PETUNJUK TUGAS
Tentukan apakah setiap pernyataan di bawah ini sesuai dengan artikel tentang konflik manusia dan satwa liar. Jawab ya atau tidak, lalu kutip kata-kata artikel yang menentukan jawaban itu. (a) Seminar diadakan pada hari Jumat, 17 Januari 2025. (b) Seminar diikuti oleh 500 peserta online. (c) Kementerian Kehutanan menyelenggarakan seminar tanpa bekerja sama dengan pihak lain.

BAGIAN TEKS
◇ ◇ ◇

Mewujudkan Koeksistensi yang Harmonis di Tengah Konflik Manusia dan Satwa Liar
![header img](https://img.inews.co.id/media/600/files/networks/2025/02/03/40bcc_seminar-tentang-konflik-satwa-liar-dan-manusia.jpg)
TANGERANG, iNewsMuria.id - Konflik antara manusia dan satwa liar telah menjadi tantangan yang semakin kompleks, seiring dengan pesatnya pembangunan infrastruktur dan perubahan fungsi lahan hutan menjadi area produktif, seperti perkebunan, pertanian, serta permukiman masyarakat.
Perubahan peruntukan lahan ini tidak hanya menyebabkan hilangnya habitat satwa liar, tetapi juga meningkatkan intensitas interaksi antara manusia dan satwa liar, yang berpotensi memicu konflik yang merugikan kedua belah pihak.
Kehilangan habitat alami mendorong satwa liar untuk memasuki wilayah manusia dalam mencari makanan dan tempat tinggal.
Hal ini seringkali berujung pada kerusakan tanaman, ternak, bahkan ancaman keselamatan manusia. Di sisi lain, satwa liar juga menjadi korban, baik karena perburuan, perangkap, atau upaya pengusiran yang tidak manusiawi.
Kondisi ini menuntut solusi yang holistik dan berkelanjutan untuk memastikan koeksistensi yang harmonis antara manusia dan satwa liar.
Sebagai langkah proaktif dalam menghadapi tantangan ini, Kementerian Kehutanan Republik Indonesia bekerja sama dengan Taman Safari Indonesia mengadakan seminar bertajuk “Memahami Konflik dan Koeksistensi antara Satwa Liar dan Manusia di Indonesia”.
Seminar ini bertujuan untuk mempertemukan pemerintah, para ahli, akademisi, pemerhati, dan praktisi guna membahas solusi yang berkelanjutan.
Acara ini diadakan pada Jumat, 17 Januari 2025, secara hybrid, dengan pertemuan langsung di lokasi aviary dan partisipasi virtual melalui platform Zoom.
Sebanyak 1.000 peserta online turut serta, termasuk perwakilan dari berbagai balai taman nasional dan Balai Konservasi Sumber Daya Alam (BKSDA) di seluruh Indonesia.
Direktur Konservasi Keanekaragaman Hayati dan Sumberdaya Genetik, Direktorat Jenderal KSDAE, Kementerian Kehutanan RI, Nunu Anugrah, S.Hut., M.Sc., menegaskan bahwa konflik antara manusia dan satwa liar tidak hanya mengancam keberlangsungan spesies tertentu, tetapi juga keseimbangan ekosistem secara keseluruhan.

◇ ◇ ◇

BAHAN YANG DIBERIKAN
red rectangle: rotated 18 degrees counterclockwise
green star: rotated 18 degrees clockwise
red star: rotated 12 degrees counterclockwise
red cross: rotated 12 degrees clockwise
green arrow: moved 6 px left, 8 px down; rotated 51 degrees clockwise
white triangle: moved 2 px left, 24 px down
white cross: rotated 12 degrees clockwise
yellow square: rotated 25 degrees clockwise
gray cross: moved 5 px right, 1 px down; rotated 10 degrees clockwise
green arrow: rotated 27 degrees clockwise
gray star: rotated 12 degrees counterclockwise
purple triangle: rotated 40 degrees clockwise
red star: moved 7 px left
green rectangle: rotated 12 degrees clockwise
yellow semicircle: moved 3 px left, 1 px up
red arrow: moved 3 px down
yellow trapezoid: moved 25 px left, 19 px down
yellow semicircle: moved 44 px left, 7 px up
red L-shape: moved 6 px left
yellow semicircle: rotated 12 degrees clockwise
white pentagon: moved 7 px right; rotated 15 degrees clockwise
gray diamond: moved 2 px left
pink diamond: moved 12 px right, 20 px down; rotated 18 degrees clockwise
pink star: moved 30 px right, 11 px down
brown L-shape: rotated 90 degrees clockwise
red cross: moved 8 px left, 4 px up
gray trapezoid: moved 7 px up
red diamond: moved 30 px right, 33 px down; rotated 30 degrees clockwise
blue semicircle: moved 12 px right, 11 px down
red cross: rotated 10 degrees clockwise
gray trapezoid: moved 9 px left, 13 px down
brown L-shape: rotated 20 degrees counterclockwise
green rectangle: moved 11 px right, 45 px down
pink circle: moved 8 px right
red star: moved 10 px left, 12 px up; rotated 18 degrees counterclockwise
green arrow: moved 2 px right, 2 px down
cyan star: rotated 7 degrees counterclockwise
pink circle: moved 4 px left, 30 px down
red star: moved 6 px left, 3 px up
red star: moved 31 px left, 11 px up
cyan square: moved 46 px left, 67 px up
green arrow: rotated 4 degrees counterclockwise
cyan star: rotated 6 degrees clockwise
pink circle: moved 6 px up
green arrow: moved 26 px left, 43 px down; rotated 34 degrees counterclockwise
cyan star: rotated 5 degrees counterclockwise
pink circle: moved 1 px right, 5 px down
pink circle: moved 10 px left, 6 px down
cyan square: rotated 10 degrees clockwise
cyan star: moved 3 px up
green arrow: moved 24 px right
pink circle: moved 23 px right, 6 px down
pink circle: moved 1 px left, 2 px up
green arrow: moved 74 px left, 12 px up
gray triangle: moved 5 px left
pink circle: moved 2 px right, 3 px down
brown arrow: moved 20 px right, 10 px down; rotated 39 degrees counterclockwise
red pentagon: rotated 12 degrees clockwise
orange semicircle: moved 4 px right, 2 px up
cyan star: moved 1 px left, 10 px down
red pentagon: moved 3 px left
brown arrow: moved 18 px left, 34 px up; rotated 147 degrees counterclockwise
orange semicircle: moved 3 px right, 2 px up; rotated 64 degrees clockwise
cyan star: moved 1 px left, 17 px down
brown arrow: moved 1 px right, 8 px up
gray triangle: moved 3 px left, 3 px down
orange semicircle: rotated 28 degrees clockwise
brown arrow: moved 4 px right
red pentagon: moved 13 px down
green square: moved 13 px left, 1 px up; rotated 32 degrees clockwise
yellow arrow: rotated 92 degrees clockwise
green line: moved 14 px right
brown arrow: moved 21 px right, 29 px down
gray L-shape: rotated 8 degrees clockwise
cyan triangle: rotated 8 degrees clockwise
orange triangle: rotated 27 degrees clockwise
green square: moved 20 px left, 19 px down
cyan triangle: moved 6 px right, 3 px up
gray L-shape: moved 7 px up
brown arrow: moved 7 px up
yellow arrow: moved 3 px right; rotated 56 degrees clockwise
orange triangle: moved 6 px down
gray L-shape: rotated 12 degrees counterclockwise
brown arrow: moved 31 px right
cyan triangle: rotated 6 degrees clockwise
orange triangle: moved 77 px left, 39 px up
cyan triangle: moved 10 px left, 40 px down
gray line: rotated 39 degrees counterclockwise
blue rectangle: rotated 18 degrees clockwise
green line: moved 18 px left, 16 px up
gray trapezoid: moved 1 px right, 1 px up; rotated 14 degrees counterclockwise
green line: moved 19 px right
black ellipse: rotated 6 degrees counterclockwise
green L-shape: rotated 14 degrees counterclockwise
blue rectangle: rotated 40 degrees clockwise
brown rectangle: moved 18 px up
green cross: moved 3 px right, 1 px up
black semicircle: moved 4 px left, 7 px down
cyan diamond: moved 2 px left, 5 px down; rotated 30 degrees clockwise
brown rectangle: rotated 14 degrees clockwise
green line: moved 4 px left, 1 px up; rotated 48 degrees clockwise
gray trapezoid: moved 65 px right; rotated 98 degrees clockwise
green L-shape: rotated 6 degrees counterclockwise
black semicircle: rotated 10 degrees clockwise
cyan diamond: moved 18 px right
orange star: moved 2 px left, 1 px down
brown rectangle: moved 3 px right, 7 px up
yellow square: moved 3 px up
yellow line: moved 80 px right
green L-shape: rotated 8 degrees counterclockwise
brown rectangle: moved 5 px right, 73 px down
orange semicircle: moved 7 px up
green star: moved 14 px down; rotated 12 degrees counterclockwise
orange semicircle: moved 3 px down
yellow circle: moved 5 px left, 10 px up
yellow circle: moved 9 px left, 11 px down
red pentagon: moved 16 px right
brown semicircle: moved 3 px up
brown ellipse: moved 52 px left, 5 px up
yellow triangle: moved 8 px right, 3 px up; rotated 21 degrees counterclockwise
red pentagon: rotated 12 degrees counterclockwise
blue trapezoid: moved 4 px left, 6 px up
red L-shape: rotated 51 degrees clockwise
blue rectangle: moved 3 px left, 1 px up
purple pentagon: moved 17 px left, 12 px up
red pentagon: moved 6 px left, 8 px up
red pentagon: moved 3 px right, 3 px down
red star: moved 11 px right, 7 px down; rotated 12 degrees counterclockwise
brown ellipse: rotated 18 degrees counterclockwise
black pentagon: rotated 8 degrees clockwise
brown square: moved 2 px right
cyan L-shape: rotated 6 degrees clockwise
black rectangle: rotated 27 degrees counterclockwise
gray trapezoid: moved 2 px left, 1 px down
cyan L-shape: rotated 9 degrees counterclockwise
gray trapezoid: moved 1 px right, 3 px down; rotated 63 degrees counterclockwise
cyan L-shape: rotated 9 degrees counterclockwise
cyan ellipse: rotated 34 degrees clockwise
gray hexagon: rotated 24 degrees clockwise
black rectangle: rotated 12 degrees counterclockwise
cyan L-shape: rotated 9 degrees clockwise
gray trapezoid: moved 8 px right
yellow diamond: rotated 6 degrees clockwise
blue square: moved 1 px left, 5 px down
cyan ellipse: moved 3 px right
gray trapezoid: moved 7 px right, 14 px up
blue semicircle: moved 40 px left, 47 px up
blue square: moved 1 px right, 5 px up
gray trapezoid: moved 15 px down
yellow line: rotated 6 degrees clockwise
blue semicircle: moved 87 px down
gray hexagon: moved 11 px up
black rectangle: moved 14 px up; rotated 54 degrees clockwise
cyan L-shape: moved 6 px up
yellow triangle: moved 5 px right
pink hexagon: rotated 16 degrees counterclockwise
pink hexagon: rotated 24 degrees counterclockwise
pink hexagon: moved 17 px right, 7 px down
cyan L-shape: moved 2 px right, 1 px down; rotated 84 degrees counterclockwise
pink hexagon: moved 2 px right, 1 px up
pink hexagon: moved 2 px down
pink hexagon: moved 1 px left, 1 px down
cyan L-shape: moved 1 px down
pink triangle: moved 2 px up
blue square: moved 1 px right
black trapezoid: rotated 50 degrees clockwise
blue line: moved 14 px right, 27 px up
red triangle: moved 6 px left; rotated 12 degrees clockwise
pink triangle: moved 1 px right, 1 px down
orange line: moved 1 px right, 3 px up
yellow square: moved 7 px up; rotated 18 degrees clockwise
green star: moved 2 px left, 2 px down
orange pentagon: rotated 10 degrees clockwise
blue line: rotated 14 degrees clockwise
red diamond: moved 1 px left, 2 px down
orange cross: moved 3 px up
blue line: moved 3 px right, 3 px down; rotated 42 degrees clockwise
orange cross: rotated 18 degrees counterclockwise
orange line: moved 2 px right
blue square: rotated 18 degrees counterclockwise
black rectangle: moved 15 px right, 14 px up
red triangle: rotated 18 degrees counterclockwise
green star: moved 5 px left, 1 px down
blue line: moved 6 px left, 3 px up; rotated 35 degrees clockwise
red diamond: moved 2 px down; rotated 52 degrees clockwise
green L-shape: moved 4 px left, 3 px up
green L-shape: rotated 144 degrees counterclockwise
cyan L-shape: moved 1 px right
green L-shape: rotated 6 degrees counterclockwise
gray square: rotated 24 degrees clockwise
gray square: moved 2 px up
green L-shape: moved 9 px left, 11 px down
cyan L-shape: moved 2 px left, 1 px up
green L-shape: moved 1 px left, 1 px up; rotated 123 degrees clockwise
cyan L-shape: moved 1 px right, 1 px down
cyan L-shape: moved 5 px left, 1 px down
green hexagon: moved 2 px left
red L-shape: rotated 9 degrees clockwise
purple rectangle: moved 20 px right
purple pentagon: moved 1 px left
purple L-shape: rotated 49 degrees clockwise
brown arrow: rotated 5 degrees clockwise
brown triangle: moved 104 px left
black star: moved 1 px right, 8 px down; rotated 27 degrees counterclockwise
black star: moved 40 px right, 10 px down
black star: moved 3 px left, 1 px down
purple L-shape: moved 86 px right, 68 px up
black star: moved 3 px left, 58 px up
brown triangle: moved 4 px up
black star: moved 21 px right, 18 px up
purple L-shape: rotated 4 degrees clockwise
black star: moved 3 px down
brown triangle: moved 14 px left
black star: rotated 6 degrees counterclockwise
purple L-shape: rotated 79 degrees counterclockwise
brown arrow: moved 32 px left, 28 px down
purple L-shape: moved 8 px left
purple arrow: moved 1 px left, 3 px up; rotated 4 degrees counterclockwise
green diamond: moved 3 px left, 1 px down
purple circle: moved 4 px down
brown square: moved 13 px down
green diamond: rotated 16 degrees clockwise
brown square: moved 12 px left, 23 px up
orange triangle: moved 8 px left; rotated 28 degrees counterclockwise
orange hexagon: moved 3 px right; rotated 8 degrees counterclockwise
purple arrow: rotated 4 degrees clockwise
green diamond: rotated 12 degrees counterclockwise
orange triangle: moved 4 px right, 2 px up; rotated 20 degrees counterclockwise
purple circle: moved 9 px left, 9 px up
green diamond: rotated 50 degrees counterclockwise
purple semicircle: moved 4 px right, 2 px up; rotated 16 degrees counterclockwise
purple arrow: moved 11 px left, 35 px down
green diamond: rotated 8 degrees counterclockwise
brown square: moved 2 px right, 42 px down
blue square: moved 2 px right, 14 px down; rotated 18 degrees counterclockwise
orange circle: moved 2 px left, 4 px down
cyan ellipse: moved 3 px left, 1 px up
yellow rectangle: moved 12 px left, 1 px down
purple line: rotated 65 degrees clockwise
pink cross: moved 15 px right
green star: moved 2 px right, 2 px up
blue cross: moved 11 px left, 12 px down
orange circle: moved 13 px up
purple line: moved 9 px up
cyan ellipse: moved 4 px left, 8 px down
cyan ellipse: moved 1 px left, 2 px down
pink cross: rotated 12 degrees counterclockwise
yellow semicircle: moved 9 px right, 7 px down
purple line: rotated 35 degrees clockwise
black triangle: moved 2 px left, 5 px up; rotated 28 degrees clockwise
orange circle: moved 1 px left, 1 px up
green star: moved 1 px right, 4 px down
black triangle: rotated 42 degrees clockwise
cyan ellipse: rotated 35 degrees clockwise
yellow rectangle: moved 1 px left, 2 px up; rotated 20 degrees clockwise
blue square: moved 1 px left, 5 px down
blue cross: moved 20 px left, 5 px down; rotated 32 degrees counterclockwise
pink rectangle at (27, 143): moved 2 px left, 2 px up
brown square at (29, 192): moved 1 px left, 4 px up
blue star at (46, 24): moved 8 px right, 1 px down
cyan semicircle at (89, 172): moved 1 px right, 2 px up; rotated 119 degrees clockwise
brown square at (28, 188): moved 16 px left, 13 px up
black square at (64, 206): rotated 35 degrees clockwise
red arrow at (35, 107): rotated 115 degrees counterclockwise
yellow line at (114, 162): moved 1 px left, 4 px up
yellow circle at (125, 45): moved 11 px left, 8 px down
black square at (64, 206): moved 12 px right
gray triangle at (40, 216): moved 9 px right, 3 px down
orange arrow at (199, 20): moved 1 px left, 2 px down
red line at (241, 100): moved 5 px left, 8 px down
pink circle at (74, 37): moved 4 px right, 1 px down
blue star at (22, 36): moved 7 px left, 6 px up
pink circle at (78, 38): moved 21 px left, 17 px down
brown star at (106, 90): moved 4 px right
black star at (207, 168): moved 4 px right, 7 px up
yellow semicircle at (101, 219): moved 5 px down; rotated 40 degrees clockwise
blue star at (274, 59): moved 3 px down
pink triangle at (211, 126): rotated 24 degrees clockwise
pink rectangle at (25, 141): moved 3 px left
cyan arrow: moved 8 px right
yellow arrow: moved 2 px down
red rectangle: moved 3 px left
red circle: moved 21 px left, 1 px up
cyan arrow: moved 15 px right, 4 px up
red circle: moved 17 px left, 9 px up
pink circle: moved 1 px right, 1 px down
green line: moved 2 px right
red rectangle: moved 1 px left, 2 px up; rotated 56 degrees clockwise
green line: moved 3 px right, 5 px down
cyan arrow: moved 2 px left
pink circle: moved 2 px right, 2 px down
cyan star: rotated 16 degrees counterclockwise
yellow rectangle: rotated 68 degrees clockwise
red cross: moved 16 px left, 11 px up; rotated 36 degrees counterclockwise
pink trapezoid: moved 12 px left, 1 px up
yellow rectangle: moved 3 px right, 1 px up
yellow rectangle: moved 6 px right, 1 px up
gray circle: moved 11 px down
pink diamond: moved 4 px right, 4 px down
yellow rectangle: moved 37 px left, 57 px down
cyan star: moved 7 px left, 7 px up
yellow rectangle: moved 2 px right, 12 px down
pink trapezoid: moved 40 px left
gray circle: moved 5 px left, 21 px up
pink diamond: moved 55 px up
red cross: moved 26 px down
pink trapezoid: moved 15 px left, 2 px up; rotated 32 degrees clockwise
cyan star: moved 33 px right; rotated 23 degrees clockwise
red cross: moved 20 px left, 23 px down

◇ ◇ ◇

PENYELESAIAN SOAL
(a) Ya: "Acara ini diadakan pada Jumat, 17 Januari 2025"
(b) Tidak: "Sebanyak 1.000 peserta online turut serta"
(c) Tidak: "Kementerian Kehutanan Republik Indonesia bekerja sama dengan Taman Safari Indonesia mengadakan seminar"